# Problem
In the records below, find the line containing "Lowell Chu, Engineer, Energy"; copy exactly that line and all lines after it to the end, and nothing else.

--- Records supplied ---

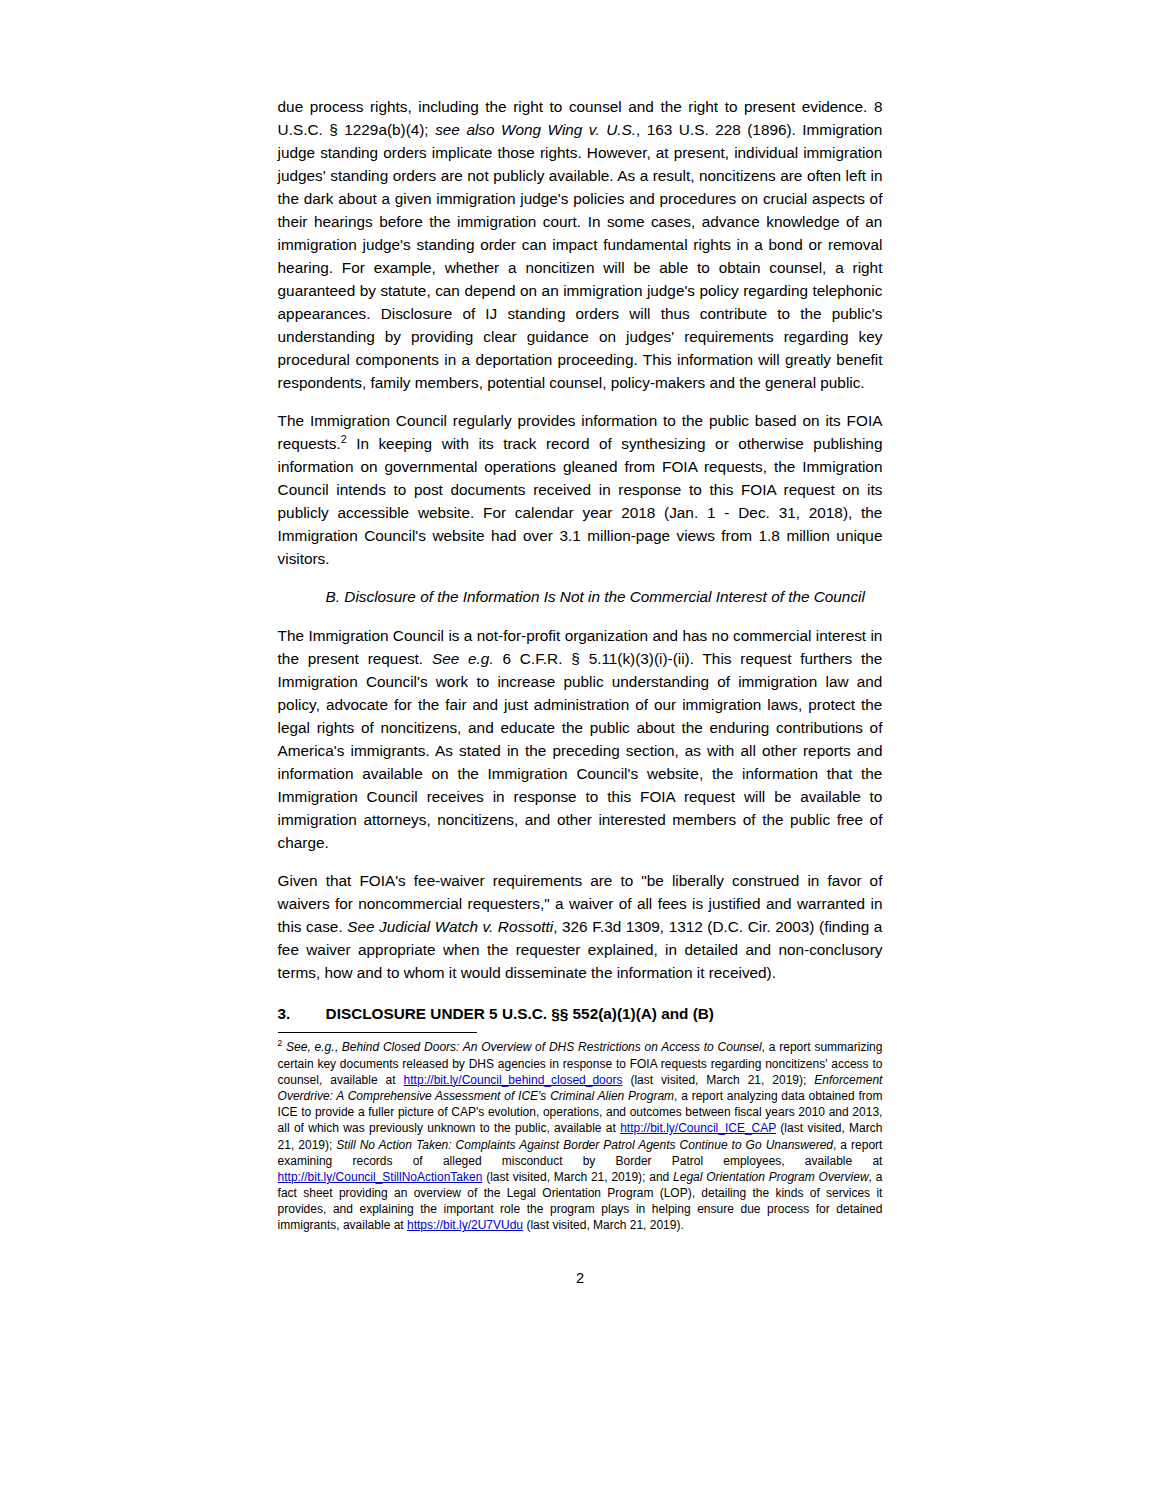due process rights, including the right to counsel and the right to present evidence. 8 U.S.C. § 1229a(b)(4); see also Wong Wing v. U.S., 163 U.S. 228 (1896). Immigration judge standing orders implicate those rights. However, at present, individual immigration judges' standing orders are not publicly available. As a result, noncitizens are often left in the dark about a given immigration judge's policies and procedures on crucial aspects of their hearings before the immigration court. In some cases, advance knowledge of an immigration judge's standing order can impact fundamental rights in a bond or removal hearing. For example, whether a noncitizen will be able to obtain counsel, a right guaranteed by statute, can depend on an immigration judge's policy regarding telephonic appearances. Disclosure of IJ standing orders will thus contribute to the public's understanding by providing clear guidance on judges' requirements regarding key procedural components in a deportation proceeding. This information will greatly benefit respondents, family members, potential counsel, policy-makers and the general public.
The Immigration Council regularly provides information to the public based on its FOIA requests.2 In keeping with its track record of synthesizing or otherwise publishing information on governmental operations gleaned from FOIA requests, the Immigration Council intends to post documents received in response to this FOIA request on its publicly accessible website. For calendar year 2018 (Jan. 1 - Dec. 31, 2018), the Immigration Council's website had over 3.1 million-page views from 1.8 million unique visitors.
B. Disclosure of the Information Is Not in the Commercial Interest of the Council
The Immigration Council is a not-for-profit organization and has no commercial interest in the present request. See e.g. 6 C.F.R. § 5.11(k)(3)(i)-(ii). This request furthers the Immigration Council's work to increase public understanding of immigration law and policy, advocate for the fair and just administration of our immigration laws, protect the legal rights of noncitizens, and educate the public about the enduring contributions of America's immigrants. As stated in the preceding section, as with all other reports and information available on the Immigration Council's website, the information that the Immigration Council receives in response to this FOIA request will be available to immigration attorneys, noncitizens, and other interested members of the public free of charge.
Given that FOIA's fee-waiver requirements are to "be liberally construed in favor of waivers for noncommercial requesters," a waiver of all fees is justified and warranted in this case. See Judicial Watch v. Rossotti, 326 F.3d 1309, 1312 (D.C. Cir. 2003) (finding a fee waiver appropriate when the requester explained, in detailed and non-conclusory terms, how and to whom it would disseminate the information it received).
3. DISCLOSURE UNDER 5 U.S.C. §§ 552(a)(1)(A) and (B)
2 See, e.g., Behind Closed Doors: An Overview of DHS Restrictions on Access to Counsel, a report summarizing certain key documents released by DHS agencies in response to FOIA requests regarding noncitizens' access to counsel, available at http://bit.ly/Council_behind_closed_doors (last visited, March 21, 2019); Enforcement Overdrive: A Comprehensive Assessment of ICE's Criminal Alien Program, a report analyzing data obtained from ICE to provide a fuller picture of CAP's evolution, operations, and outcomes between fiscal years 2010 and 2013, all of which was previously unknown to the public, available at http://bit.ly/Council_ICE_CAP (last visited, March 21, 2019); Still No Action Taken: Complaints Against Border Patrol Agents Continue to Go Unanswered, a report examining records of alleged misconduct by Border Patrol employees, available at http://bit.ly/Council_StillNoActionTaken (last visited, March 21, 2019); and Legal Orientation Program Overview, a fact sheet providing an overview of the Legal Orientation Program (LOP), detailing the kinds of services it provides, and explaining the important role the program plays in helping ensure due process for detained immigrants, available at https://bit.ly/2U7VUdu (last visited, March 21, 2019).
2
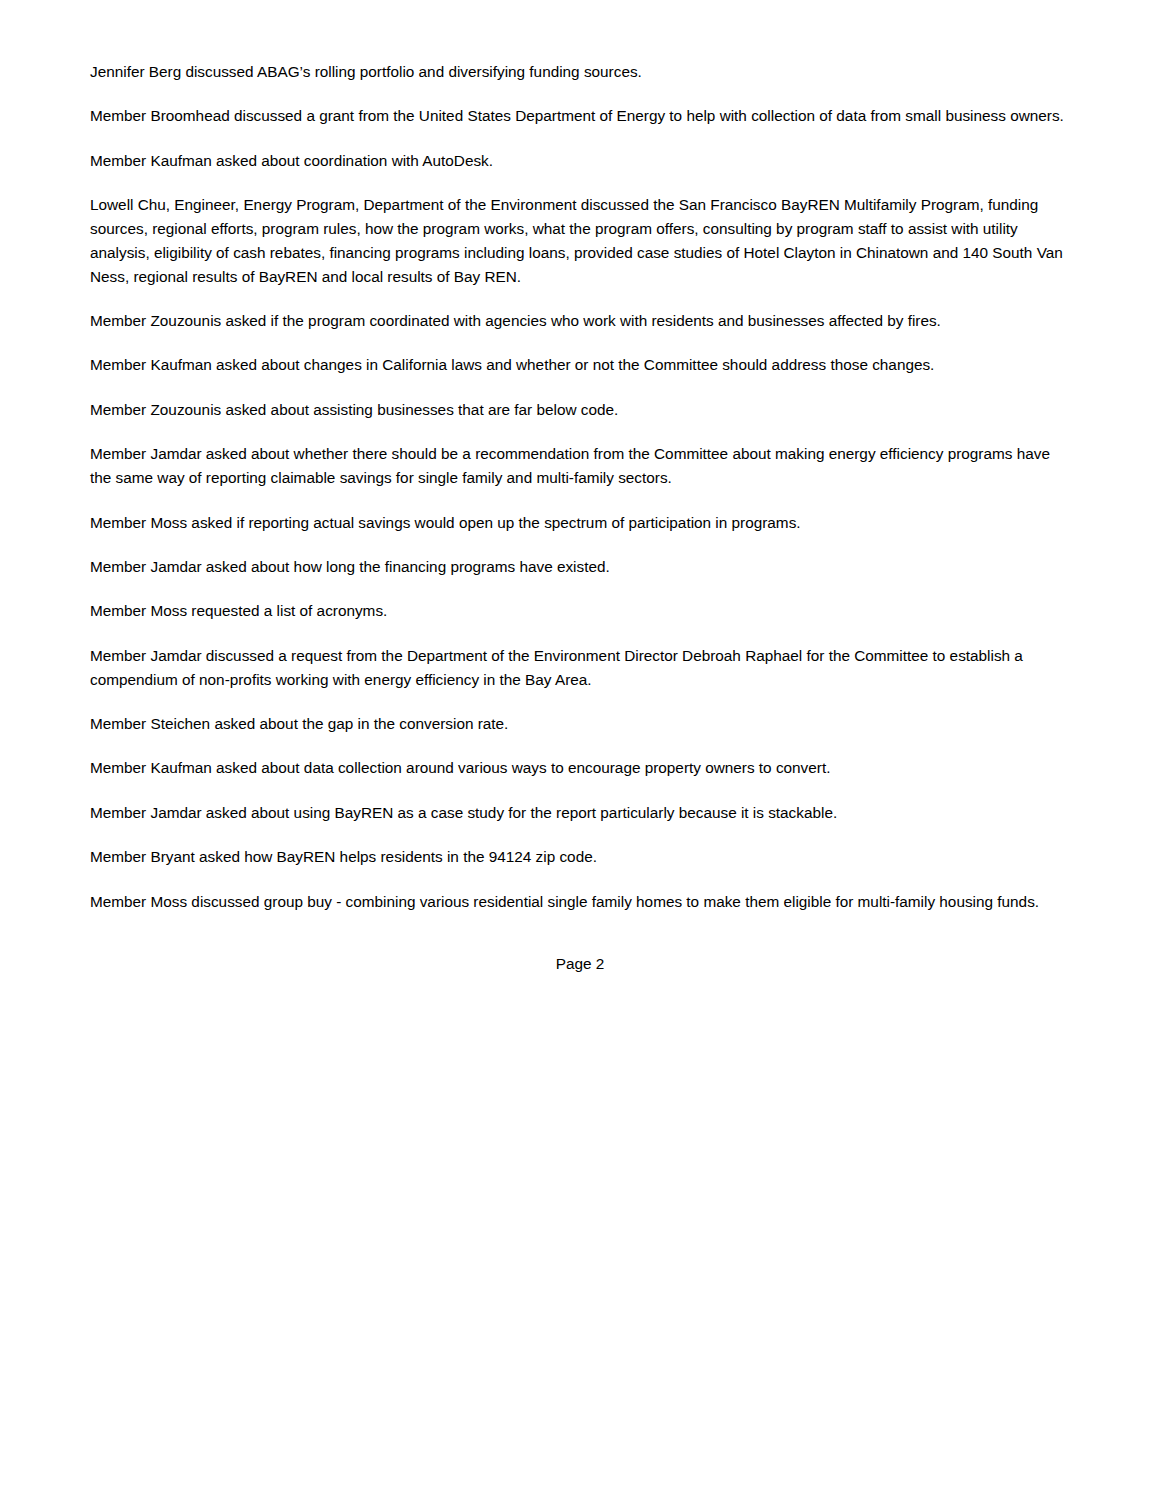Jennifer Berg discussed ABAG’s rolling portfolio and diversifying funding sources.
Member Broomhead discussed a grant from the United States Department of Energy to help with collection of data from small business owners.
Member Kaufman asked about coordination with AutoDesk.
Lowell Chu, Engineer, Energy Program, Department of the Environment discussed the San Francisco BayREN Multifamily Program, funding sources, regional efforts, program rules, how the program works, what the program offers, consulting by program staff to assist with utility analysis, eligibility of cash rebates, financing programs including loans, provided case studies of Hotel Clayton in Chinatown and 140 South Van Ness, regional results of BayREN and local results of Bay REN.
Member Zouzounis asked if the program coordinated with agencies who work with residents and businesses affected by fires.
Member Kaufman asked about changes in California laws and whether or not the Committee should address those changes.
Member Zouzounis asked about assisting businesses that are far below code.
Member Jamdar asked about whether there should be a recommendation from the Committee about making energy efficiency programs have the same way of reporting claimable savings for single family and multi-family sectors.
Member Moss asked if reporting actual savings would open up the spectrum of participation in programs.
Member Jamdar asked about how long the financing programs have existed.
Member Moss requested a list of acronyms.
Member Jamdar discussed a request from the Department of the Environment Director Debroah Raphael for the Committee to establish a compendium of non-profits working with energy efficiency in the Bay Area.
Member Steichen asked about the gap in the conversion rate.
Member Kaufman asked about data collection around various ways to encourage property owners to convert.
Member Jamdar asked about using BayREN as a case study for the report particularly because it is stackable.
Member Bryant asked how BayREN helps residents in the 94124 zip code.
Member Moss discussed group buy - combining various residential single family homes to make them eligible for multi-family housing funds.
Page 2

---

# Output
Lowell Chu, Engineer, Energy Program, Department of the Environment discussed the San Francisco BayREN Multifamily Program, funding sources, regional efforts, program rules, how the program works, what the program offers, consulting by program staff to assist with utility analysis, eligibility of cash rebates, financing programs including loans, provided case studies of Hotel Clayton in Chinatown and 140 South Van Ness, regional results of BayREN and local results of Bay REN.
Member Zouzounis asked if the program coordinated with agencies who work with residents and businesses affected by fires.
Member Kaufman asked about changes in California laws and whether or not the Committee should address those changes.
Member Zouzounis asked about assisting businesses that are far below code.
Member Jamdar asked about whether there should be a recommendation from the Committee about making energy efficiency programs have the same way of reporting claimable savings for single family and multi-family sectors.
Member Moss asked if reporting actual savings would open up the spectrum of participation in programs.
Member Jamdar asked about how long the financing programs have existed.
Member Moss requested a list of acronyms.
Member Jamdar discussed a request from the Department of the Environment Director Debroah Raphael for the Committee to establish a compendium of non-profits working with energy efficiency in the Bay Area.
Member Steichen asked about the gap in the conversion rate.
Member Kaufman asked about data collection around various ways to encourage property owners to convert.
Member Jamdar asked about using BayREN as a case study for the report particularly because it is stackable.
Member Bryant asked how BayREN helps residents in the 94124 zip code.
Member Moss discussed group buy - combining various residential single family homes to make them eligible for multi-family housing funds.
Page 2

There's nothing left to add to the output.